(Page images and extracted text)
=== Begin Enclosure ===

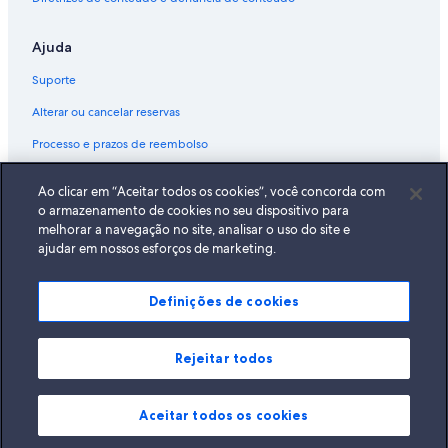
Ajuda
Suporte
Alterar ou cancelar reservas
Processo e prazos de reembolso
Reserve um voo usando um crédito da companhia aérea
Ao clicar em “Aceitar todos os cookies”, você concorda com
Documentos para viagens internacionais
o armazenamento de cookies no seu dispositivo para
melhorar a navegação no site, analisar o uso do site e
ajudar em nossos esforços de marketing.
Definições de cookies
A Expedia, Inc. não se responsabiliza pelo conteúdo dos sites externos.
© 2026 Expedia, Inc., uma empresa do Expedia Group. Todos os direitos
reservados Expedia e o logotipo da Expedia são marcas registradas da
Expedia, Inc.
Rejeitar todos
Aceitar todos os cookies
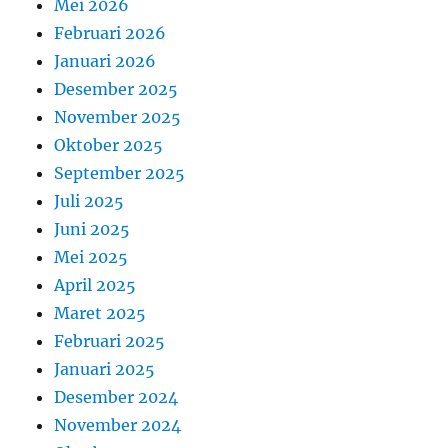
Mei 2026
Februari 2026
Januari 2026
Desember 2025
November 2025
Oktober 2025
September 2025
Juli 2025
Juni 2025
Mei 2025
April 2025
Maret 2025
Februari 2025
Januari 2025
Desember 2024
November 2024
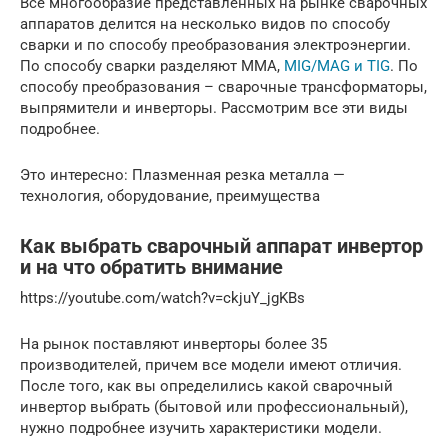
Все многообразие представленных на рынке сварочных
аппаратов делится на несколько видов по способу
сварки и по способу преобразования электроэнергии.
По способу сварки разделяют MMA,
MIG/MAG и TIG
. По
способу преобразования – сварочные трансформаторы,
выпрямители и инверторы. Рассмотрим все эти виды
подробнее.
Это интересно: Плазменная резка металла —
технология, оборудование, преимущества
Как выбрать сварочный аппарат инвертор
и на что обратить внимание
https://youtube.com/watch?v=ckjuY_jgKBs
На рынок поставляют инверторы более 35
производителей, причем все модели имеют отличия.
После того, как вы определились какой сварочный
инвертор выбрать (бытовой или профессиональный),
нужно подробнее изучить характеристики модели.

=== End Enclosure ===
=== Begin Enclosure ===

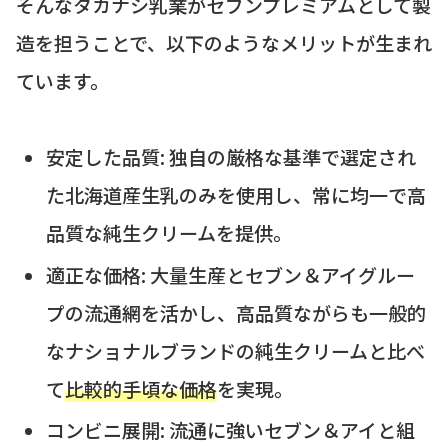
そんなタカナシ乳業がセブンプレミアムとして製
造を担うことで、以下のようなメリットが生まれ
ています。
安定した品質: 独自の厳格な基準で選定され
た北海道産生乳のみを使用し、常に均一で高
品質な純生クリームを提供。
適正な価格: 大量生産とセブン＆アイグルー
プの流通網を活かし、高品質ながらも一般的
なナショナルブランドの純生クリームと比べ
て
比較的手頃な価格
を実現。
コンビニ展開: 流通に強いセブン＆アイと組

=== End Enclosure ===

Using the records above, count the lines that hold the string "Aceitar", and give back only the result.

2